Starting from noise \(\epsilon\) at \(t=0\) and integrating to \(t=1\):

  1. Sample initial noise \(\epsilon \sim \mathcal{N}(0, I)\)
  2. Use torchdiffeq.odeint to solve the ODE with the CFG-guided vector field
  3. The final state at \(t=1\) is our generated image
@torch.no_grad()
def sample(model, num_samples, class_label, guidance_scale=2.0, num_steps=50):
    """Generate samples using ODE integration."""
    model.eval()

    # Wrap model for CFG
    vector_field = CFGVectorField(model, guidance_scale)
    vector_field.class_label = torch.full(
        (num_samples,), class_label, device=device, dtype=torch.long
    )

    # Start from noise at t=0
    x = torch.randn(num_samples, 3, 32, 32, device=device)

    # Integrate ODE from t=0 to t=1
    t_span = torch.linspace(0, 1, num_steps, device=device)
    trajectory = odeint(vector_field, x, t_span, method='euler')
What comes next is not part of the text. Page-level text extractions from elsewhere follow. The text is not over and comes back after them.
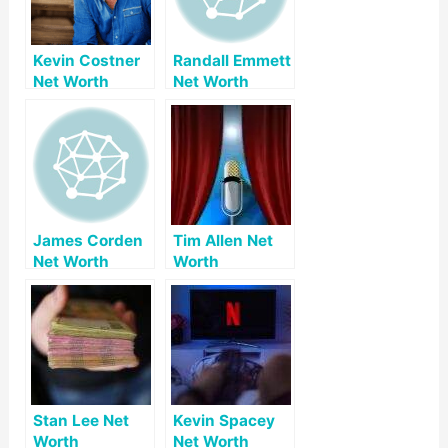
Kevin Costner
Randall Emmett
Net Worth
Net Worth
James Corden
Tim Allen Net
Net Worth
Worth
Stan Lee Net
Kevin Spacey
Worth
Net Worth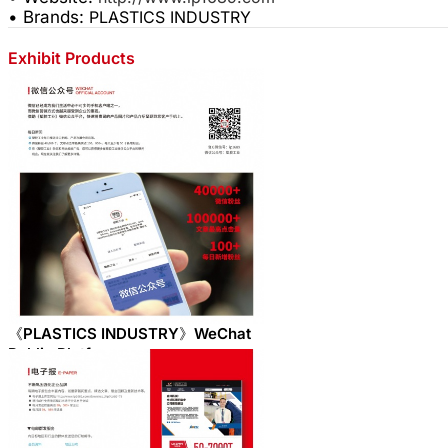
• Brands:
PLASTICS INDUSTRY
Exhibit Products
《PLASTICS INDUSTRY》WeChat
Public Platform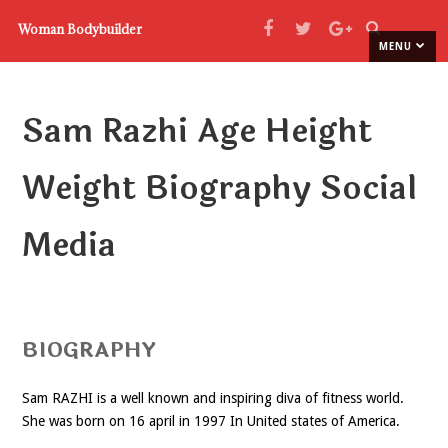
Woman Bodybuilder
MENU
Sam Razhi Age Height
Weight Biography Social
Media
BIOGRAPHY
Sam RAZHI is a well known and inspiring diva of fitness world.
She was born on 16 april in 1997 In United states of America.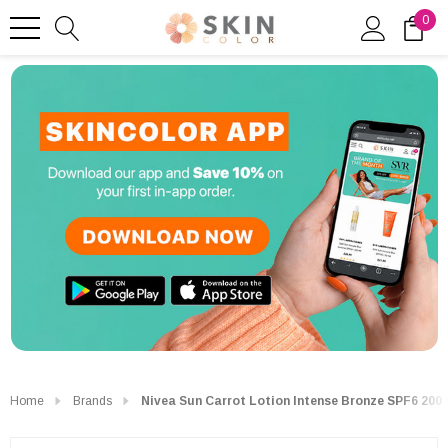
0
Home
Brands
Nivea Sun Carrot Lotion Intense Bronze SPF6 200 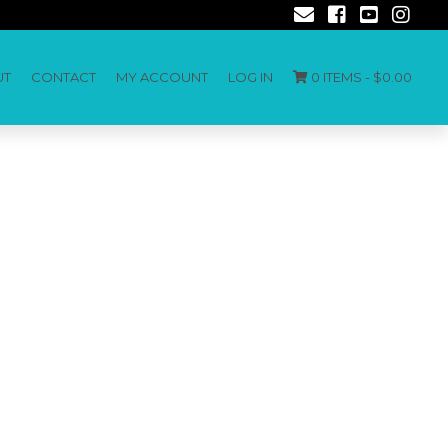
UT
CONTACT
MY ACCOUNT
LOG IN
0 ITEMS -
$
0.00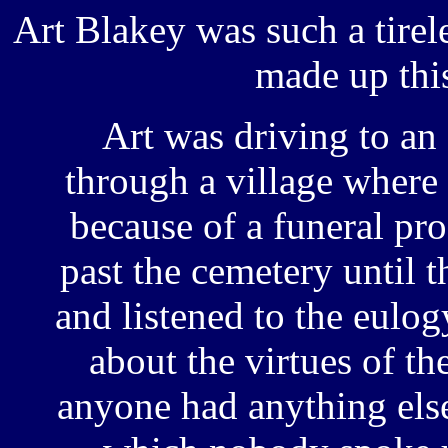
Art Blakey was such a tirel
made up thi
Art was driving to an
through a village where 
because of a funeral pro
past the cemetery until t
and listened to the eulog
about the virtues of th
anyone had anything else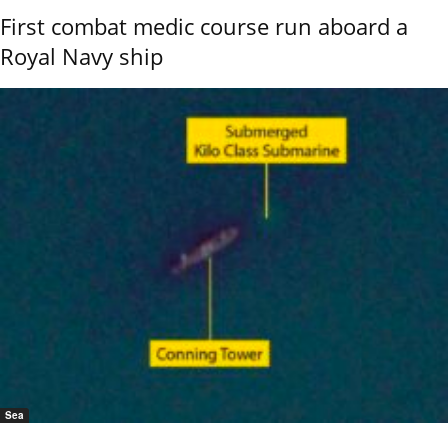
First combat medic course run aboard a
Royal Navy ship
Sea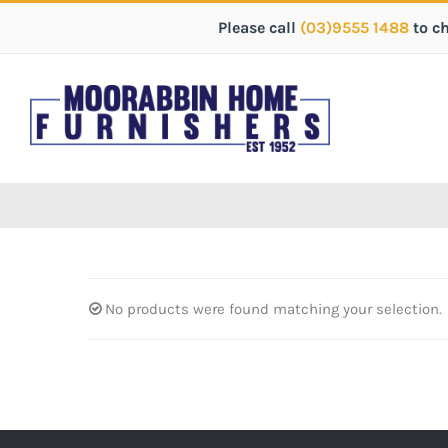
Please call
(03)9555 1488
to c
No products were found matching your selection.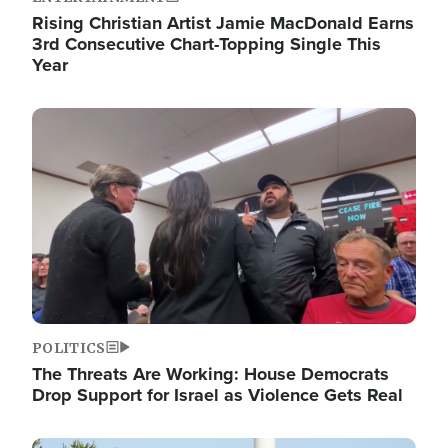
Rising Christian Artist Jamie MacDonald Earns
3rd Consecutive Chart-Topping Single This
Year
Image
POLITICS
The Threats Are Working: House Democrats
Drop Support for Israel as Violence Gets Real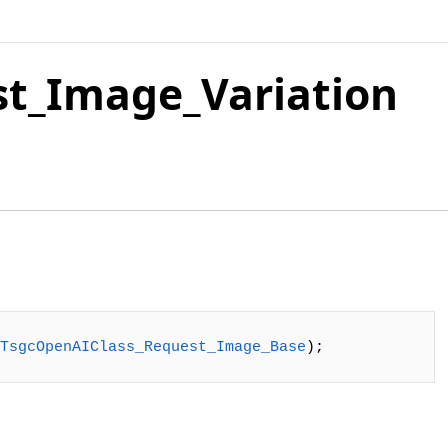
t_Image_Variation
TsgcOpenAIClass_Request_Image_Base
);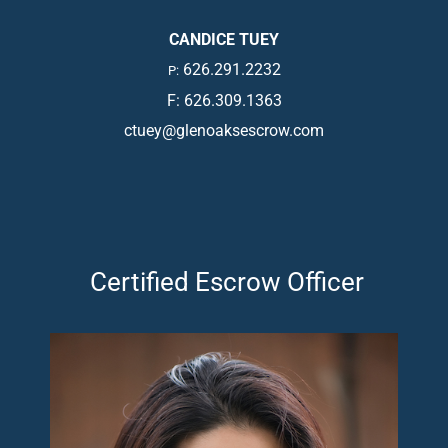
CANDICE TUEY
626.291.2232
P:
F: 626.309.1363
ctuey@glenoaksescrow.com
Certified Escrow Officer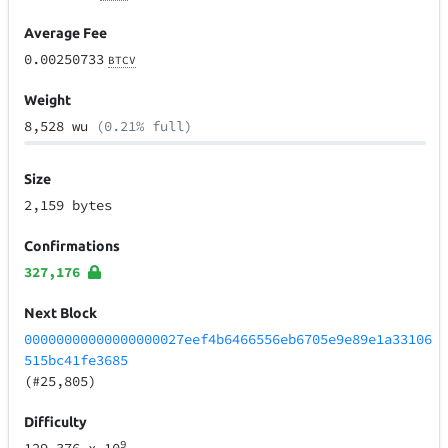
Average Fee
0.00250733
BTCV
Weight
8,528 wu
(0.21% full)
Size
2,159 bytes
Confirmations
327,176
Next Block
00000000000000000027eef4b6466556eb6705e9e89e1a33106
515bc41fe3685
(#25,805)
Difficulty
9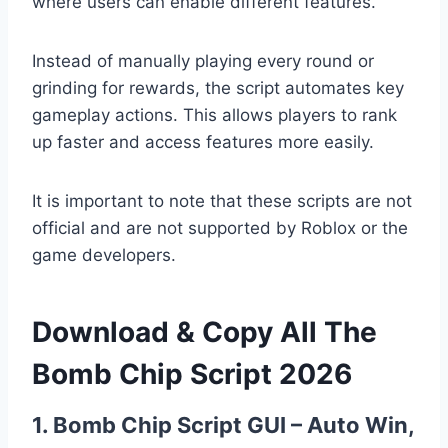
where users can enable different features.
Instead of manually playing every round or
grinding for rewards, the script automates key
gameplay actions. This allows players to rank
up faster and access features more easily.
It is important to note that these scripts are not
official and are not supported by Roblox or the
game developers.
Download & Copy All The
Bomb Chip Script 2026
1. Bomb Chip Script GUI – Auto Win,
    return trajectory[-1].clamp(-1, 1)  # Final image at t=1

Results

After training, we can generate images for any CIFAR-10 class:

Generating samples for each class...

Effect of Guidance Scale

Higher guidance scale \(w\) means stronger class conditioning — but too high leads to artifacts:


Effect of guidance scale on 'airplane' class:

NoteSummary

We built a complete conditional image generator using flow matching:

  1. U-Net architecture from diffusers with time and class conditioning
  2. Gaussian CondOT path: \(x_t = t \cdot z + (1-t) \cdot \epsilon\) with constant vector field \(u_t = z - \epsilon\) (2, 3)
  3. CFM loss: Train to predict the vector field (4)
  4. Classifier-free guidance: Blend conditional and unconditional predictions (5)
  5. ODE sampling: Integrate from noise (\(t=0\)) to image (\(t=1\)) via 6

The same techniques — with larger models and datasets — power Stable Diffusion 3, Flux, DALL-E 3, and Sora. You now understand the core mechanics behind these systems!

What’s Next?

This concludes our diffusion & flow matching series! Here are some extensions to explore:

  • Diffusion Transformers (DiT): Replace U-Net with a transformer (Part 10)
  • Latent diffusion: Work in compressed latent space for higher resolution
  • Text conditioning: Replace class labels with text embeddings (CLIP)
  • Better samplers: DPM-Solver, Euler ancestral, etc.

References

  1. Lipman, Y., Chen, R. T., Ben-Hamu, H., Nickel, M., & Le, M. (2022). Flow Matching for Generative Modeling. ICLR 2023.

  2. Ho, J., & Salimans, T. (2022). Classifier-Free Diffusion Guidance. NeurIPS 2022 Workshop.

  3. Tong, A., et al. (2024). Flow Matching Guide and Code. Meta AI.